Review date: 2026-04-19.

Decision¶

A minimal REST inference service around validated ONNX bundles is worthwhile as an optional integration surface, but it should stay a thin adapter over load_onnx_runtime_bundle(...) rather than becoming a new runtime stack. Do not add a gRPC service or protobuf contract yet. Keep any future HTTP server outside the base install path so the core package does not gain web-framework or serving dependencies.

REST Scope¶

The useful first service is deliberately small:

load exactly one bundle at startup from a configured bundle_dir,
fail fast through the existing bundle metadata validation path,
expose health and metadata readback endpoints for operators,
expose one inference endpoint that accepts named tensor inputs in bundle metadata order,
return the stable decoded, bottom_mask, and gap_mask fields plus any metadata needed to interpret the response, and
reuse StrictInferenceMonitor for aggregate mask/gap/provenance summaries.

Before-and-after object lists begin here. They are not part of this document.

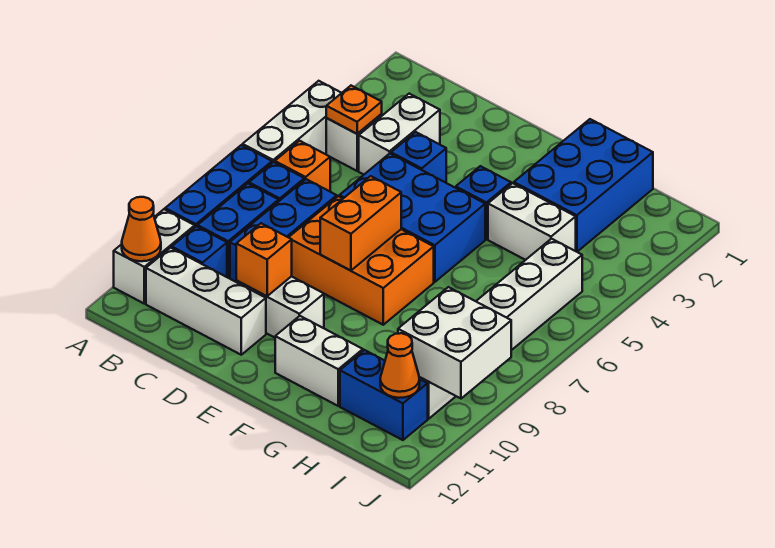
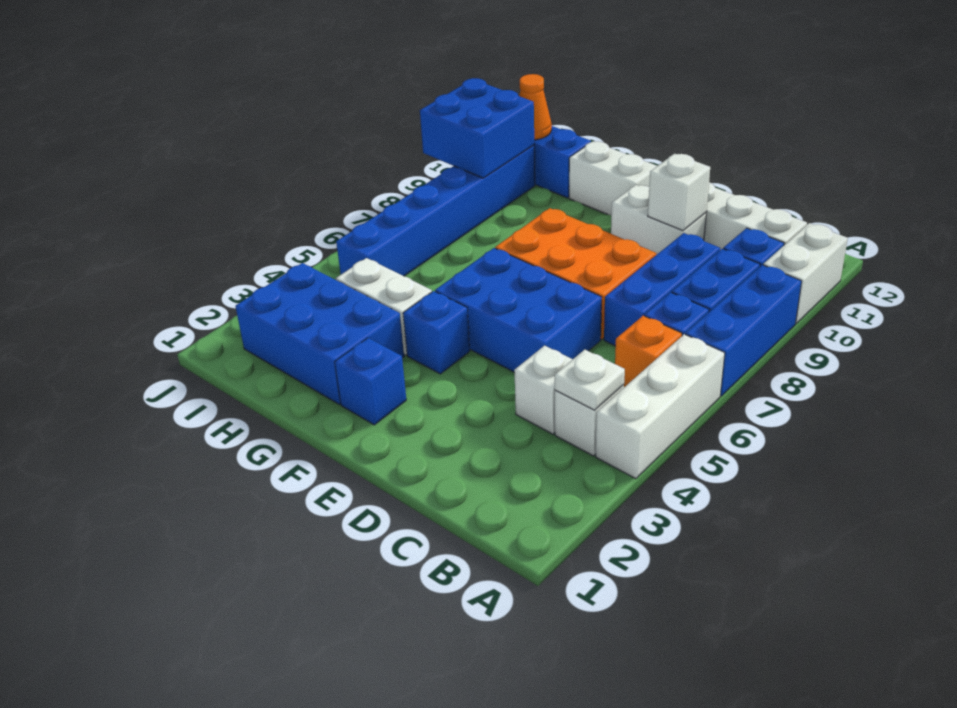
orange cone A11 level 2 -> none
orange plate B4 level 2 -> white plate B4 level 2
white brick C3:C4 level 1 -> white brick C4 level 1
blue brick D4 level 1 -> blue brick F2 level 1
orange brick D10 level 2 -> white brick D10 level 2
orange brick E7:E8 level 2 -> none
blue brick G1:H3 level 1 -> blue brick G2:I3 level 1
white brick I5:I10 level 1 -> blue brick I5:I10 level 1
white brick I9:J10 level 2 -> blue brick I9:J10 level 2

The service should not include model registry behavior, live bundle reloads, auth, autoscaling, streaming, request batching, or training-stack imports. Those belong in deployment infrastructure or a later serving layer once there is a real consumer requirement.

Why REST First¶

REST covers non-ROS consumers that need a simple process boundary without linking against Python or ONNX Runtime directly.
The current bundle contract already provides the necessary runtime metadata, tensor order, mask semantics, and strict output fields.
A tiny HTTP adapter is easier to document and smoke-test than a stable protobuf API while the provenance-bearing bundle contract remains experimental.
ROS 2 remains the first-party robotics path; REST is for local services, batch jobs, notebooks, and operator handoff where ROS is unnecessary.
Keeping the server optional preserves the dependency-light core package.

Deferred gRPC Path¶

Revisit gRPC only when a concrete deployment needs one of the things REST does not provide well:

binary tensor transport with lower serialization overhead,
streaming or bidirectional request patterns,
a language-neutral IDL that multiple maintained clients will consume, or
strict integration with an existing gRPC control plane.

Until then, a protobuf surface would create another compatibility contract before the project has enough evidence that it is worth maintaining.

Relationship To Inference Servers¶

This decision does not replace the later Triton-or-similar evaluation. A minimal REST adapter is a convenience and interoperability path for one bundle per process. Triton-style serving should be evaluated separately for batching, multi-model hosting, GPU scheduling, metrics, and production deployment features.